■ **EXCERPTED PASSAGE**:

==========

And as the integral \( \int _{0}^{\infty } e^{-t(\rho '_2.b_{L})} {\text {d}}t \) is convergent, \((\phi _{-t}^+)_{*}\) operates smoothly on \(U_{2}.\) \(\square \)

(b) Wave operators

Let

$$\begin{aligned} \phi _{t}^{-}= & {} \exp tX_{0}^{-} \ \ \ \text {and} \ \ \psi _{t}^{-}=\exp tY_{0}^{-}\text { } \\ \ \text {( resp }\phi _{t}^{+}= & {} \exp tX_{0}^{+} \ \ \ \text {and} \ \ \psi _{t}^{+}=\exp tY_{0}^{+}\text { )} \end{aligned}$$

and the diffeomorphism \(f_{t}^{-}\left( x\right) =\left( \phi _{-t}^{-}\circ \psi _{t}^{-}\right) \left( x\right) \in G\). According to expression (1) (in Sect. 3.1) of \(\psi _t^-(x)\), the diffeomorphism \(f_{t}^{-}\) becomes

$$\begin{aligned} f_{t}^{-}\left( x\right) = x+\int _{0}^{t} \phi _{-s}^- (Z_{0}^{-} \circ \psi _{s}^{-}) (x) {\text {d}}s \end{aligned}$$

(respectively,

$$\begin{aligned} f_{-t}^{+}\left( y \right) = y-\int _{0}^{t} \phi _{s}^+ (Z_{0}^{+} \circ \psi _{-s}^{+}) (y) {\text {d}}s). \end{aligned}$$

The wave operator is defined by

$$\begin{aligned} f^{-}=\underset{t\rightarrow +\infty }{\lim }\phi _{-t}^{-}\circ \psi _{t}^{-}\ \ \ (resp\ f^{+}=\underset{t\rightarrow +\infty }{\lim }\phi _{-t}^{+}\circ \psi _{t}^{+}). \end{aligned}$$

Lemma 3.6

(1) \(f_{t}^{-}\), \(D^{r}f_{t}^{-}\) (respectively, \(f_{-t}^{+}\), \(D^{r}f_{-t}^{+}\)), \(f_{-t}^{-}\) and \(D^{r}f_{-t}^{-}\) (respectively, \(f_{t}^{+}\) and \(D^{r}f_{t}^{+}\)) are infinite globally uniformly bounded \(\forall t>0, \forall r \in {\mathbb {N}}.\)

==========

■ **DATASET**:

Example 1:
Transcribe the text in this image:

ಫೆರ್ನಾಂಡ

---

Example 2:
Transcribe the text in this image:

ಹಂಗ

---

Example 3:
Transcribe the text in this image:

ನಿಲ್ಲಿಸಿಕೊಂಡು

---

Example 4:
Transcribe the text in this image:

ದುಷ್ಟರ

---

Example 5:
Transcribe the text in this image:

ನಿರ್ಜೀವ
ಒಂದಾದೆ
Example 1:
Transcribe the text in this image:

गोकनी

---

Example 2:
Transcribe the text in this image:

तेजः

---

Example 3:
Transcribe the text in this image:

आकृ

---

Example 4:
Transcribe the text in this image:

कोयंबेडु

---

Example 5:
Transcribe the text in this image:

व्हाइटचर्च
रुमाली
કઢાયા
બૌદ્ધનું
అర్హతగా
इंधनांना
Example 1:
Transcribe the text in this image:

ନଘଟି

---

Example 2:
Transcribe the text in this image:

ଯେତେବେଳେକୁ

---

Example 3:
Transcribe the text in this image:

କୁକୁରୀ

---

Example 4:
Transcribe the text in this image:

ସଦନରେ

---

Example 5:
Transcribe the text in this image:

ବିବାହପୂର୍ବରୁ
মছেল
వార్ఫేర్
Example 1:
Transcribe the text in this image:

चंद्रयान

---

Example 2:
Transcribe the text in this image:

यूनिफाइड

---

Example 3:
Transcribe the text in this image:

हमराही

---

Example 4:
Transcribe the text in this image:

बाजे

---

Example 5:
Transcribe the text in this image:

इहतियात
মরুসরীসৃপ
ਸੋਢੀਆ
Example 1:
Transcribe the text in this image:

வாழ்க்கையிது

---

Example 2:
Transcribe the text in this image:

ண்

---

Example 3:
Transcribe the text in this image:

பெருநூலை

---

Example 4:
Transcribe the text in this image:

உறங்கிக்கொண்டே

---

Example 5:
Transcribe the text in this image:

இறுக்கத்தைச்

==========

■ **DESCRIPTION OF THE TASK**:
Continue the passage on wave operators from the point where it stops. The items shown here come from a source separate from the passage on wave operators.

■ **ANSWER BELOW**:
(2) For all compact \(K_1 \subseteq \Omega _1 \) (respectively, \(K_2 \subseteq \Omega _2 \)), there is \(\varepsilon > 0 \) such that \(\forall t \in \mathbb {R^+} \):

$$\begin{aligned} \Vert f_{-t}^{-} - id \Vert ^{K_1}_r \le \varepsilon \text { and } \Vert f_{t}^{+} - id \Vert ^{K_2}_r \le \varepsilon . \end{aligned}$$

Proof

(1) Let us show that \(f_{t}^{-}\) and \(D^{r}f_{t}^{-}\) (respectively, \(f_{-t}^{+}\) and \(D^{r}f_{-t}^{+}\)) are infinite globally uniformly bounded \(\forall t>0, \forall r \in {\mathbb {N}} \).

Let

$$\begin{aligned} f_{t}^{-}\left( x\right) = x+\int _{0}^{t} \phi _{-s}^- (Z_{0}^{-} \circ \psi _{s}^{-}) (x) {\text {d}}s, \end{aligned}$$

then for all \(r \in {\mathbb {N}}; \forall v \in {\mathbb {R}}^n\) such as \(\left\| v \right\| = 1\), we have

$$\begin{aligned} D_x^{r} \left( f_{t}^{-} - id \right) \left( x\right) v^{r} = \int _{0}^{t} e^{-A^- s} D_x^{r} (Z_{0}^{-} \circ \psi _{s}^{-} (x)). v^{r} {\text {d}}s. \end{aligned}$$

As

$$\begin{aligned} D_x^{r} (Z_0^- \circ \psi _{s}^{-}(x)).v^{r}= \sum _{\gamma =1}^{r} D_{\xi }^\gamma Z_0^- (\xi ) \sum _{l_1+\cdots l_{\gamma }=r} D^{l_1} \psi _s^-(x).v^{l_1}\cdots D^{l_\gamma } \psi _s^-(x).v^{l_\gamma }, \end{aligned}$$

where \(\xi =\psi _s^-(x)\).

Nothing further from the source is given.